** Stored items **

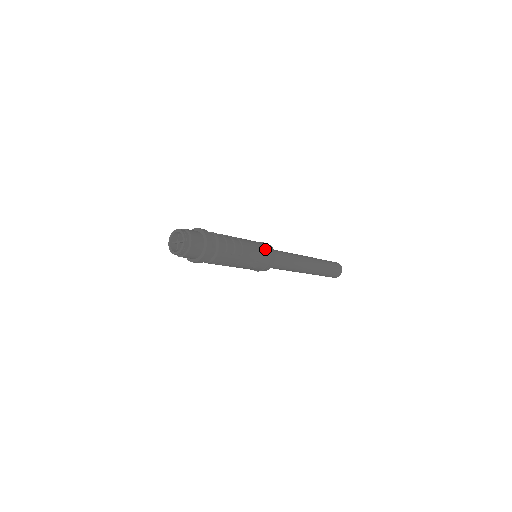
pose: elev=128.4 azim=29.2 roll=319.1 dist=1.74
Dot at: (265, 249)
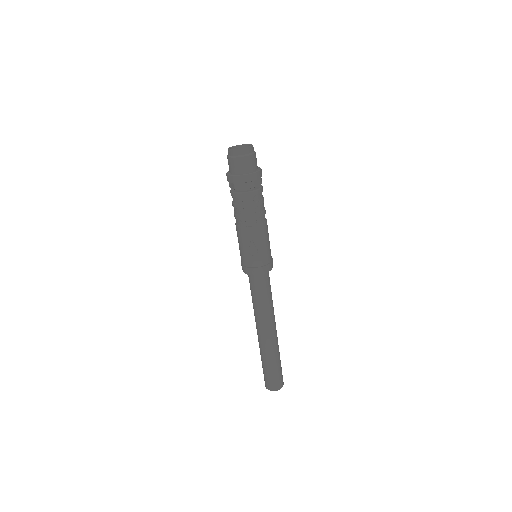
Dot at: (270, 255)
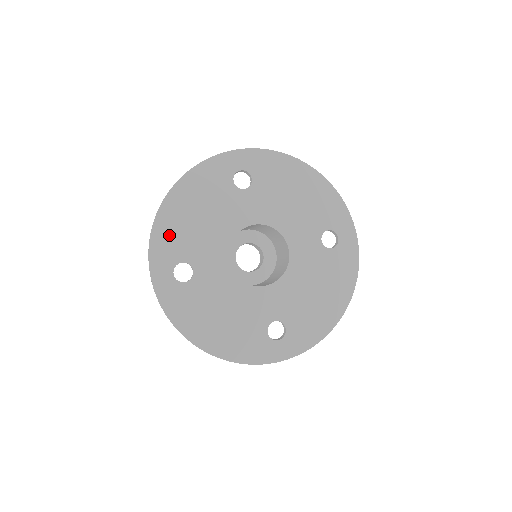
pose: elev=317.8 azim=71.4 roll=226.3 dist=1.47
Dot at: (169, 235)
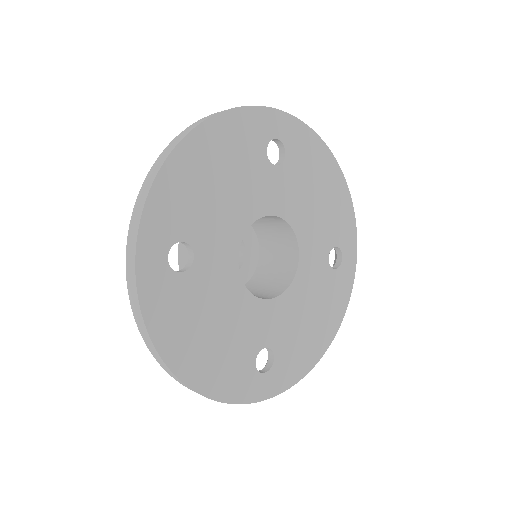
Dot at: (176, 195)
--
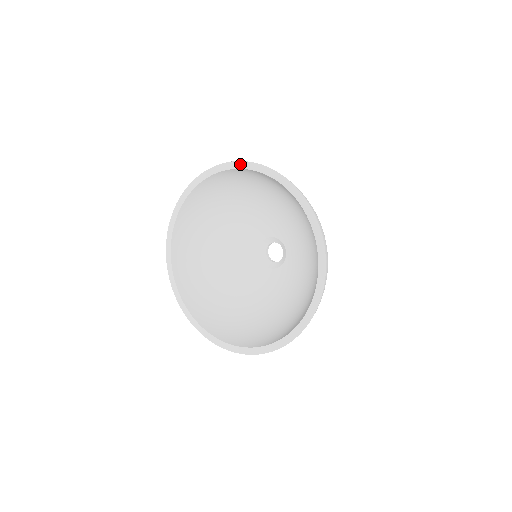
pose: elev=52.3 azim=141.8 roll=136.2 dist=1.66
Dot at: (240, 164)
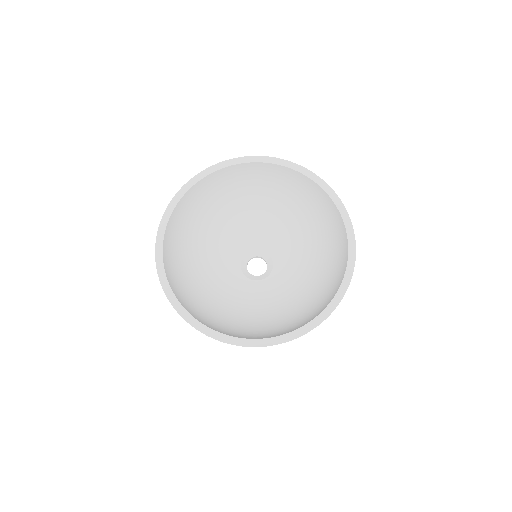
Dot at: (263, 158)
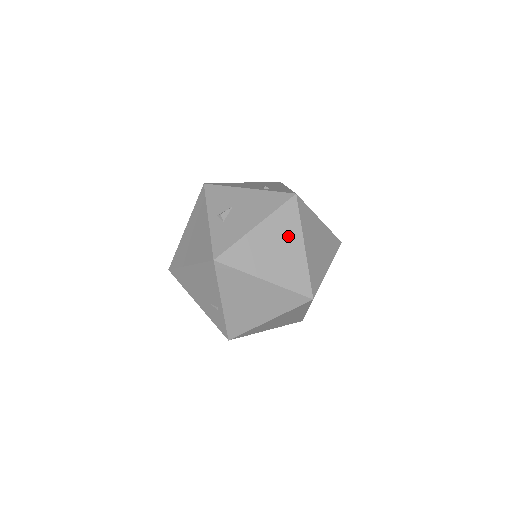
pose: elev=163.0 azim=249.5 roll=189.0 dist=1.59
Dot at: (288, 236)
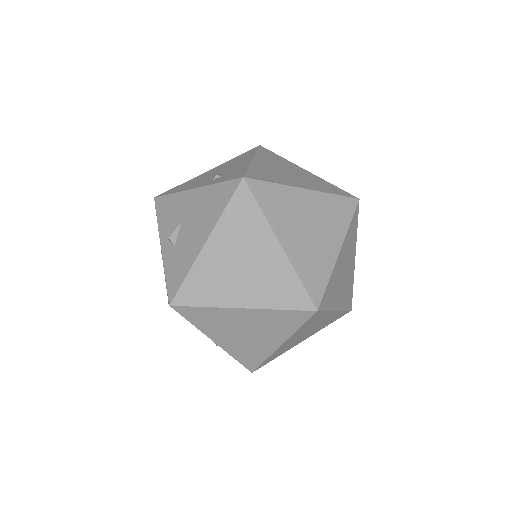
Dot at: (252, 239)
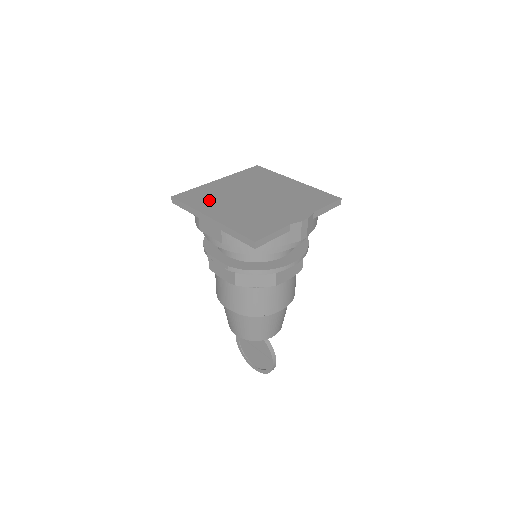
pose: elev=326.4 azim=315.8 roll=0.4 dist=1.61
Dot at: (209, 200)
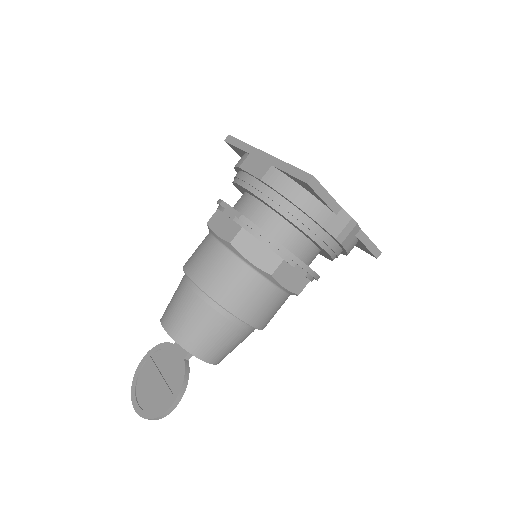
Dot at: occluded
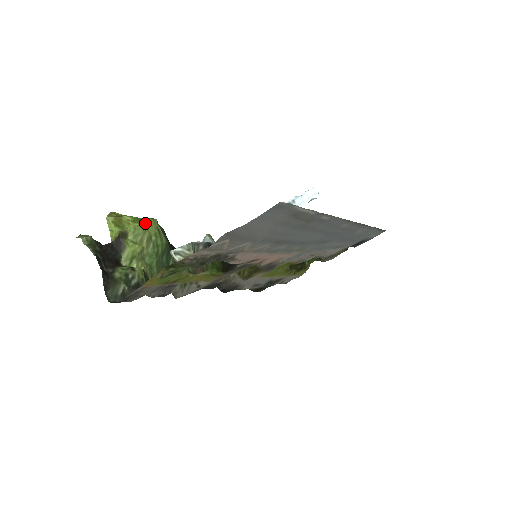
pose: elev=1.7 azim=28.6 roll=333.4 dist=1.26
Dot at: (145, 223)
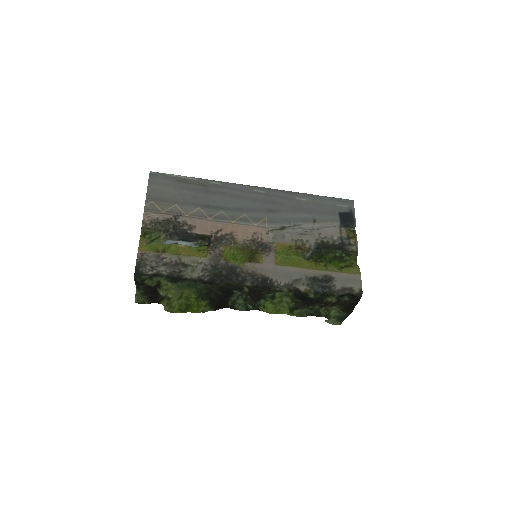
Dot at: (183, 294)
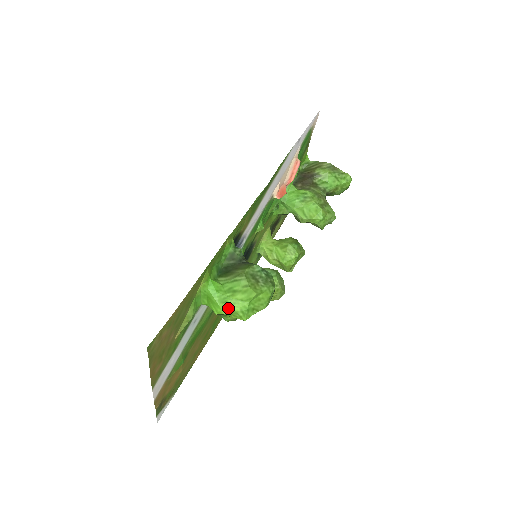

** EXERCISE GOAL **
Return the records from the line with "pose: elev=128.4 azim=29.2" to the line with "Dot at: (270, 255)", both included, as they appear, leaving out the pictures.

** COMPLETE ANSWER **
pose: elev=128.4 azim=29.2 roll=319.1 dist=1.74
Dot at: (265, 249)
Dot at: (270, 255)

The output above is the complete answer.